Records drawn from a dataset:
# # # # # # #

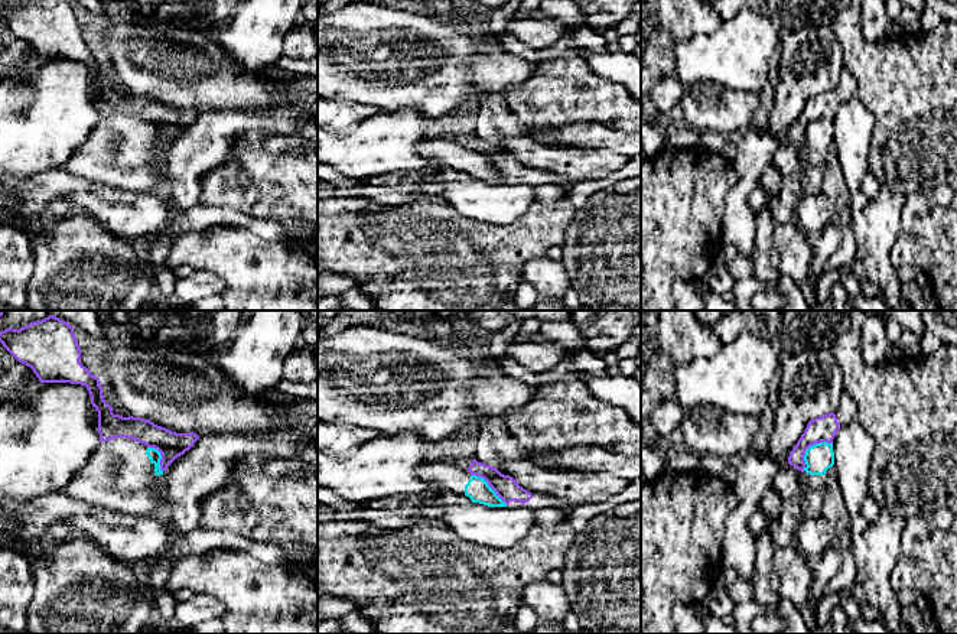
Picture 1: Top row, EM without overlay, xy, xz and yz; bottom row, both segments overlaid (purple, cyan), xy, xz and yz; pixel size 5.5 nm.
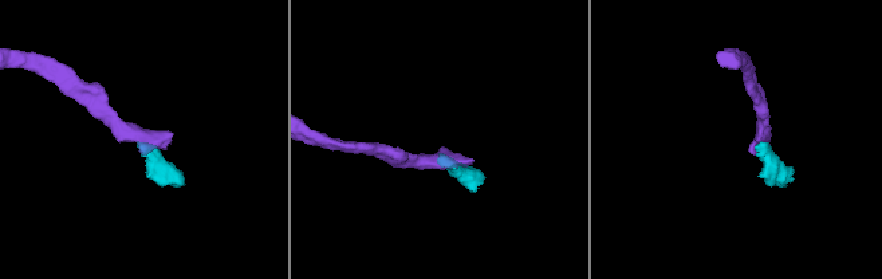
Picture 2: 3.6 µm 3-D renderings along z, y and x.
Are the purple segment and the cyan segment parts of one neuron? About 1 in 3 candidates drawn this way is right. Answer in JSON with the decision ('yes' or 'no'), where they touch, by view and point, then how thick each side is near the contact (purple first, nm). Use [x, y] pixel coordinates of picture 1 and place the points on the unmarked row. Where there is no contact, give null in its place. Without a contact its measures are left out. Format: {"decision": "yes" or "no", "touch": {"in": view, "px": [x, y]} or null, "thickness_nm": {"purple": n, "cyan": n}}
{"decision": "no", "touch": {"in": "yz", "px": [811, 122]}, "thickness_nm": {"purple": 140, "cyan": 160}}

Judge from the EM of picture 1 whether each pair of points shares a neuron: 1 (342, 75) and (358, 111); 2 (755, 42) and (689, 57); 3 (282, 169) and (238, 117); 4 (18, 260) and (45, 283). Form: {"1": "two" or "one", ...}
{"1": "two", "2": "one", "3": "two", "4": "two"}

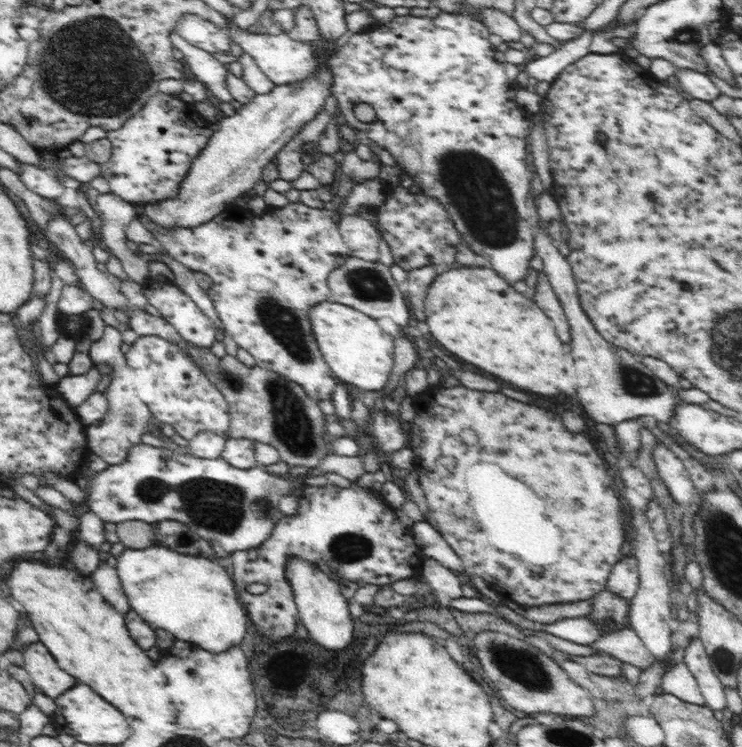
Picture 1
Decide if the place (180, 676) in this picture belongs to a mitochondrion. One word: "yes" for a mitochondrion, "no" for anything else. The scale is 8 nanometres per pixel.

# # # # # # #

## BRIEF
With the pictures left out, output the lines from the one containing "Judge from the" through the last line of the records above, exactly as they are.

## EXPECTED ANSWER
Judge from the EM of picture 1 whether each pair of points shares a neuron: 1 (342, 75) and (358, 111); 2 (755, 42) and (689, 57); 3 (282, 169) and (238, 117); 4 (18, 260) and (45, 283). Form: {"1": "two" or "one", ...}
{"1": "two", "2": "one", "3": "two", "4": "two"}

Picture 1
Decide if the place (180, 676) in this picture belongs to a mitochondrion. One word: "yes" for a mitochondrion, "no" for anything else. The scale is 8 nanometres per pixel.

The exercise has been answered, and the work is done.